| HN Mirror

Y	Hacker News new \| ask \| show \| jobs

by VikingCoder 4497 days ago

Scrapers lift the full content, wholesale, without attribution.

You may as will just show http://images.google.com and complain that it's scraping. Or http://news.google.com.

In general, do you think Wikipedia gets more traffic because Google exists, or do you think Google gets more traffic because Wikipedia exists? Meaning, which affect is larger? I'm pretty sure the answer to this is obvious.

And if more scrapers donated millions to the site they scrape from, the world would be a much better place.

http://wikimediafoundation.org/wiki/Press_releases/Wikimedia...

5 comments

josefresco 4497 days ago

One man's "scrapper" is another man's "aggregator".

How do you think Google would view my site if I wrapped Wikipedia's content, with back link and ran my own ads alongside that content? I would imagine not very positively.

Also, is it okay that a bigger entity scrapes my content just because they send me traffic? You might not want to bite the hand that feeds you, but it still doesn't make it right.

ds9 4497 days ago

Google does not reproduce whole articles, only short excerpts to help searchers decide whether it's relevant to what they're looking for - and with clear indication of the source and in a context where it's understood that Google is showing the blurb only to pointing to the source where it was found.

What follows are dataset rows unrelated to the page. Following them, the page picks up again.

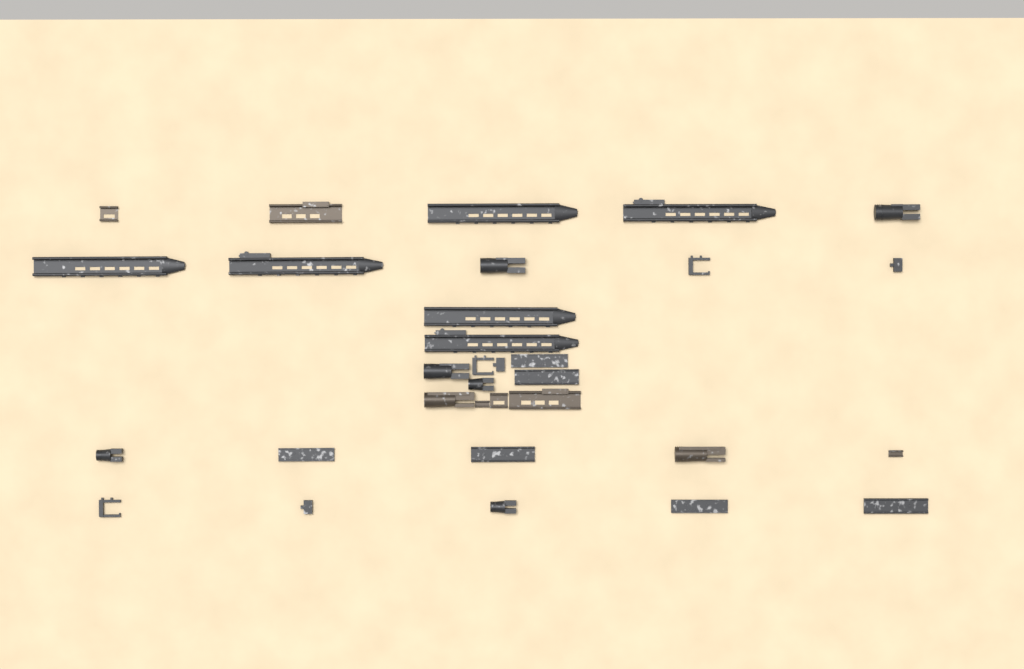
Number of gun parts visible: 32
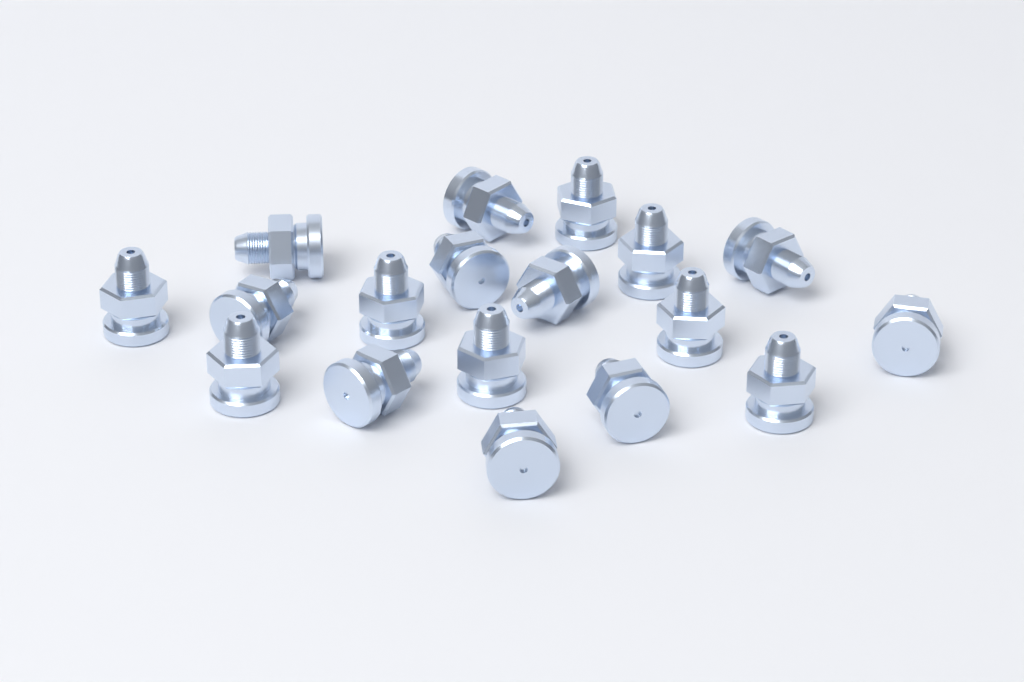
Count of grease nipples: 18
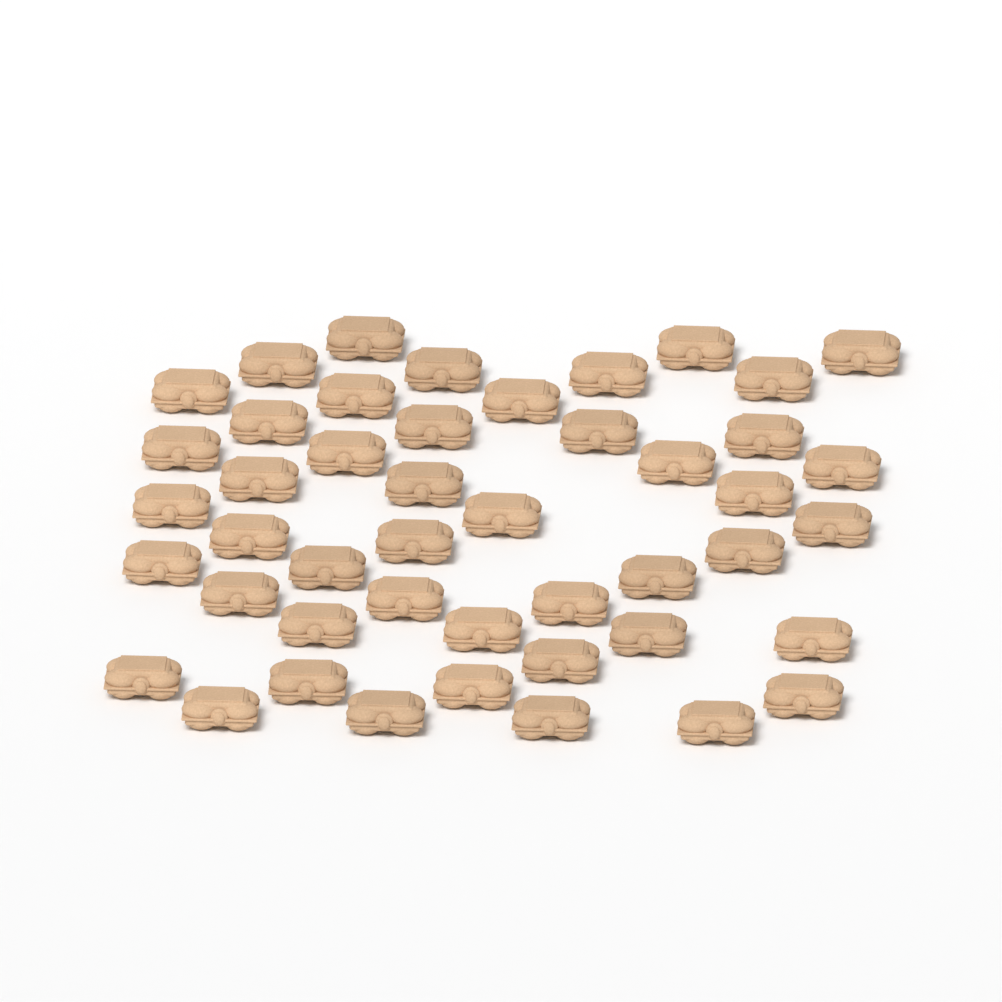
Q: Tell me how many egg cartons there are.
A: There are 46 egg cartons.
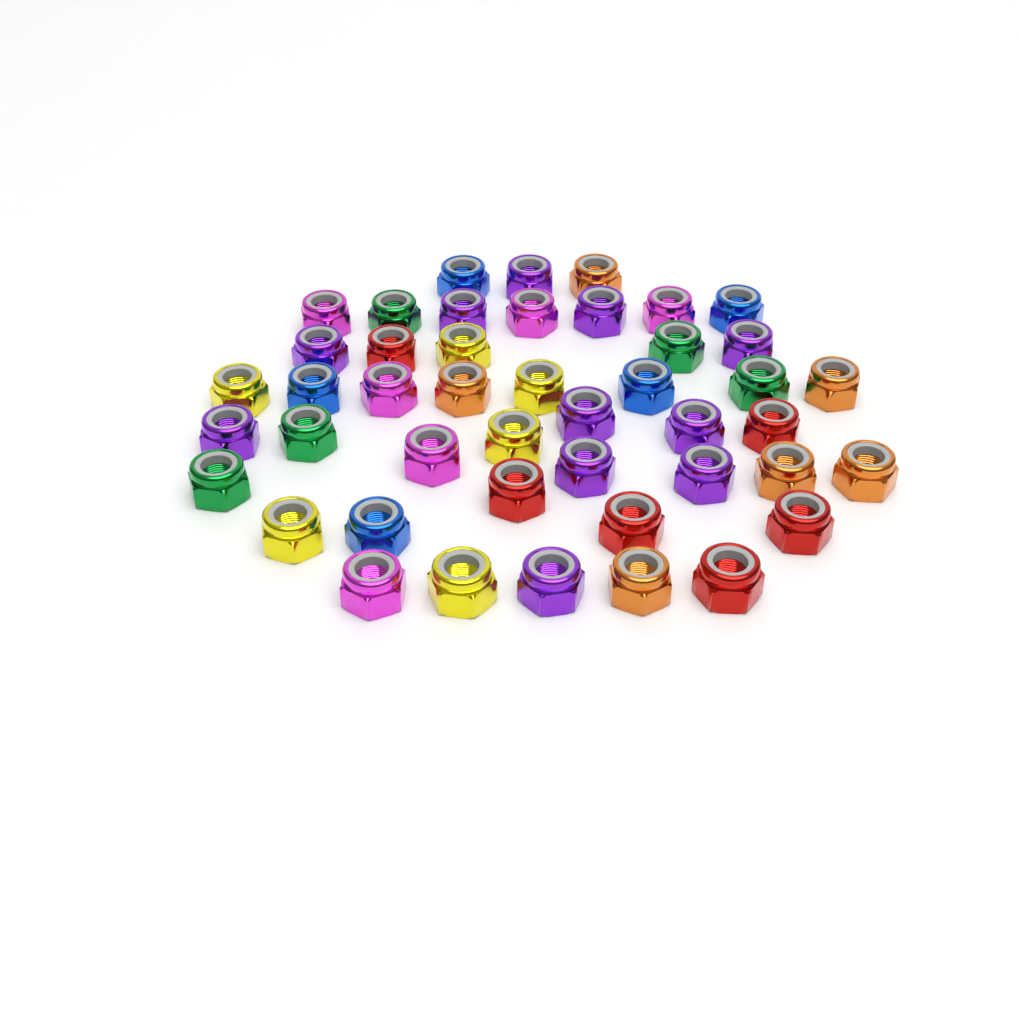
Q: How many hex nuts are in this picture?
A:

This is technically scraping but it's hardly comparable to the bottom-feeders that plagiarize for money. (Edit: according to 'pud' on this page, Google uses a Wikipedia index so it's not scraping, but it is in the case of other sites that Google indexes.)

And yes, it's OK both legally and ethically if you do the same to Wikipedia - like Google that is, just for indexing purposes and not using whole articles.

Silhouette 4497 days ago

Google does not reproduce whole articles, only short excerpts to help searchers decide whether it's relevant to what they're looking for

And what about, for example, Google's image search tool, where the image itself might be what their user is searching for, and where Google controversially changed their system a little while ago to show full-size images in-SERP and de-emphasize forwarding search users to the original source? Or Google Cache, if it's reproducing material that has since been taken down deliberately from the original source?

To add insult to injury, some Google services still appear to rely on the original source's bandwidth to serve things like images (not to mention avoiding a certain legal argument about copyright infringement), thus violating the basic principle of netiquette that has been good manners ever since people actually used the word netiquette that you don't hotlink other people's stuff on your site.

josefresco 4497 days ago

You're comparing what Google does to another extreme when you say things like "bottom-feeders that plagiarize for money"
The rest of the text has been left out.